While the government stated that it stood by its figures that Malaysia’s absolute poverty rate was only 0.4 percent (based on its poverty line income of RM980 per household) and vehemently denied the special Rapporteur’s accusations, the government also admitted to having started a process of revising the Poverty Line Income (PLI).
In a futile attempt to hold its head high, the government while agreeing that its poverty line income figures (PLI) are to be revised, is trying to imply that its efforts began well before the SR highlighted the issue.
In the "Report of the Special Rapporteur on extreme poverty and human rights on his visit to Malaysia – Comments by the State" (A/HRC/44/40/Add, 3, page3), the government childishly defends itself stating as follows
The Midterm Review of Eleventh Malaysia Plan, which was tabled in Parliament in October 2018, stated that the measurement of poverty to be revised in tandem with the cost of living. Therefore, the work on PLI revision has started earlier during the plan.
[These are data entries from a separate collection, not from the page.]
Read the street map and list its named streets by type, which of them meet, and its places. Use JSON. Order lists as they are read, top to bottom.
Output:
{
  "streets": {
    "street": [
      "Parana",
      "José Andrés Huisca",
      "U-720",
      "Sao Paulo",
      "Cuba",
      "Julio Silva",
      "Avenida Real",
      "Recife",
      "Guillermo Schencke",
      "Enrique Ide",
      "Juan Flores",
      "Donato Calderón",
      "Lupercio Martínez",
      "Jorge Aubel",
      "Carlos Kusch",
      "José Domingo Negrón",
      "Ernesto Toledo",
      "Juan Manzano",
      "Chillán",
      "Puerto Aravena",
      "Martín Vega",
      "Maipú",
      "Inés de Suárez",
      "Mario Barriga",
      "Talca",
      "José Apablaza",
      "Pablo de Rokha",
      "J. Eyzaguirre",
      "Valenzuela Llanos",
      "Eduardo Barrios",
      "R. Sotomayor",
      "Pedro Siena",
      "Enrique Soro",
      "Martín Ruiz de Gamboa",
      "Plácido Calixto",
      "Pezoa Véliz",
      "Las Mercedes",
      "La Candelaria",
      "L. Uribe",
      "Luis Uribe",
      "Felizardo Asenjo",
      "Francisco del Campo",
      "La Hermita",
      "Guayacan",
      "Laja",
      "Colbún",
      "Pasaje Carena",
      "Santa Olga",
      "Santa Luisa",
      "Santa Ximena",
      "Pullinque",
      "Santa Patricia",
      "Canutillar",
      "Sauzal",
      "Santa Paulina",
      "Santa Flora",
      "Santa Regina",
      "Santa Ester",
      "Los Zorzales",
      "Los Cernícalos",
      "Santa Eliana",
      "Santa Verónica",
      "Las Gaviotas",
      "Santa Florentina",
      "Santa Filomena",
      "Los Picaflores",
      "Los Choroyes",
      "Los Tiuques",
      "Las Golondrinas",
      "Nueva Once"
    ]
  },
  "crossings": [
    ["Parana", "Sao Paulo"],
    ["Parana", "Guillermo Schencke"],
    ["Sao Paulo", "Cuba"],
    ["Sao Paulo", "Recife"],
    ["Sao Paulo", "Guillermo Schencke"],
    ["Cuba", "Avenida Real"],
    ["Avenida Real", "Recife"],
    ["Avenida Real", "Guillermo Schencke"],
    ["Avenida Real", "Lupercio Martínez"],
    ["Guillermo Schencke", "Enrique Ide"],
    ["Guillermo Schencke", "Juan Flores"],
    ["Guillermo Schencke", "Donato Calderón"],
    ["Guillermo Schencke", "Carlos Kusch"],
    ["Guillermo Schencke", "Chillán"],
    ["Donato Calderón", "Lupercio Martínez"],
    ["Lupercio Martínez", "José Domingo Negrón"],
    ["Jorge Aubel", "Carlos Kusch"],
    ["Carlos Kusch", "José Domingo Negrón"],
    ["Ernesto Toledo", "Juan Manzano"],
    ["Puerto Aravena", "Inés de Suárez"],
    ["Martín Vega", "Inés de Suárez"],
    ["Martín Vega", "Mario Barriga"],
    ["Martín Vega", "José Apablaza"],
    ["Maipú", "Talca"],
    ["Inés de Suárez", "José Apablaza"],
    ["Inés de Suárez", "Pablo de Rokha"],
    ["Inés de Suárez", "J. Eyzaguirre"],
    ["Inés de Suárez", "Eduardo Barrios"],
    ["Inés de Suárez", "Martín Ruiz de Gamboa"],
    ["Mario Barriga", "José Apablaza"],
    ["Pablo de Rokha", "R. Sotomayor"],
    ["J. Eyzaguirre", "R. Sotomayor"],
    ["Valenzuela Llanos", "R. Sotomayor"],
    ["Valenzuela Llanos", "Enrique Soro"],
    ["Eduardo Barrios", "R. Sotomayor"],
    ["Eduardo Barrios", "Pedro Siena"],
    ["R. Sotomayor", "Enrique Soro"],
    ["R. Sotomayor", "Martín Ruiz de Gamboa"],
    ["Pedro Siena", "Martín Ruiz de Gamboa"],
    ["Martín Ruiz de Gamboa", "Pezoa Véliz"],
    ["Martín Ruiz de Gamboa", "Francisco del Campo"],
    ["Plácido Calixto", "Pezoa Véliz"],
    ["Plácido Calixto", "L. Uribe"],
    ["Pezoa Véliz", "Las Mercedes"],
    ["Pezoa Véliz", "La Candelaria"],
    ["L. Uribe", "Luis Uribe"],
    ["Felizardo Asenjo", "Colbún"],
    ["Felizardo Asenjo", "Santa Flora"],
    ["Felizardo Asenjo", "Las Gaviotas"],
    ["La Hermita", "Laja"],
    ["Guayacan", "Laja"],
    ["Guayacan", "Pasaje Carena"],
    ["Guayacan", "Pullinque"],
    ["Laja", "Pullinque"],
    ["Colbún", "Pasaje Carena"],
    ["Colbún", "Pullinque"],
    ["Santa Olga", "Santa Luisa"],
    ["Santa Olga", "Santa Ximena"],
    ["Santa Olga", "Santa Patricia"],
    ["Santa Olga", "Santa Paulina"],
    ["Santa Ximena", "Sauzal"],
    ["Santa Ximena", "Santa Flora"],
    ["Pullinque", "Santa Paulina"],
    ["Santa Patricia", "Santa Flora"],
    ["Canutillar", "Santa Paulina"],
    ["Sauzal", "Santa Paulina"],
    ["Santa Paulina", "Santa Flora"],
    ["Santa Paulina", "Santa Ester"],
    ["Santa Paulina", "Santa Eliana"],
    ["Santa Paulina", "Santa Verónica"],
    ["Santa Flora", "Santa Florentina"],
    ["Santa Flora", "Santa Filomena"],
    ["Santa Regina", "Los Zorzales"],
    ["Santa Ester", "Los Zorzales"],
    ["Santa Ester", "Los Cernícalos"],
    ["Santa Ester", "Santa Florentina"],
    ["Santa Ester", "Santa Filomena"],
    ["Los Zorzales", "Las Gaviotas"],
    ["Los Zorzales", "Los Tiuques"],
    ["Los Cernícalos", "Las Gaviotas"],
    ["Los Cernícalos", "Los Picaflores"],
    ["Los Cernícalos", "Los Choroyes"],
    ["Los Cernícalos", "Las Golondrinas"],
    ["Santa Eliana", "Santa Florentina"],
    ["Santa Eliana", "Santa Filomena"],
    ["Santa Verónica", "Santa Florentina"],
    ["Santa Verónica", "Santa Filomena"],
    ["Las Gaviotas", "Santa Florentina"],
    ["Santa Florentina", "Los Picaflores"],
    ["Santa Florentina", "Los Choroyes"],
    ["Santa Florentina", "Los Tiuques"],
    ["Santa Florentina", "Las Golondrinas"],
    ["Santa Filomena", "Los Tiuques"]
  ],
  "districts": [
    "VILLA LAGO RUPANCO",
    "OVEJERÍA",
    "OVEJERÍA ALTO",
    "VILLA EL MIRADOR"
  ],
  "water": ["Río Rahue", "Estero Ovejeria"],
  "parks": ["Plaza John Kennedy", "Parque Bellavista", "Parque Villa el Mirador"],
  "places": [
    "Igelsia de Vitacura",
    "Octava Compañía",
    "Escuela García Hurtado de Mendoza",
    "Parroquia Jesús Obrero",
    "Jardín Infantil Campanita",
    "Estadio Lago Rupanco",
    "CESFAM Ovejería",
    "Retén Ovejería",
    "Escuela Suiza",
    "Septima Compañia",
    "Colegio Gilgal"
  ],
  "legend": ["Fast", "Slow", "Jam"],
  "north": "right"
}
As the SR’s visit was in August 2019, during a bilateral meeting with government agencies, the SR and his team had been informed that the need for PLI revision was published in the document. The Ministry of Economic Affairs (MEA) in collaboration with other relevant Ministries/Government Agencies has been working on their vision since March 2019.
So, if the PLI is ready to be reviewed then why hold on to the official poverty figures based on that flawed PLI?
Furthermore, the continued justifications that the official figures relate to absolute poverty and not relative poverty fails to serve its purpose. It’s incomprehensible how a PLI of RM980 reflects the minimum required to sustain one family healthily and actively irrespective of the location of the household under today’s cost of living. What is the purpose of retaining this unreasonable PLI?
In response, the government also claims that even though the PLI is kept at RM980 per household, the government since the 10th Malaysian Plan has shifted its focus to also address the relative poverty group (B40) which are categorised as having a household income of less than 50 percent of the median wage (RM2,614).
This involves around 1.08 million households or 15.5 percent of the households in Malaysia. But how does it help to eradicate poverty if the Department of Social Welfare refers to the RM 980 PLI to reject applicants?
PSM urges the government to throw away its egotistical shield and revise the PLI figures honestly. It should immediately mobilise its resources to assist the 15 percent of those households that have an income of less than RM2,614.
Instead of winning the academic argument on whether it’s defined as absolute poverty or relative poverty, the government should immediately reach out to the large section of our society who has been left out from government social programmes all this while.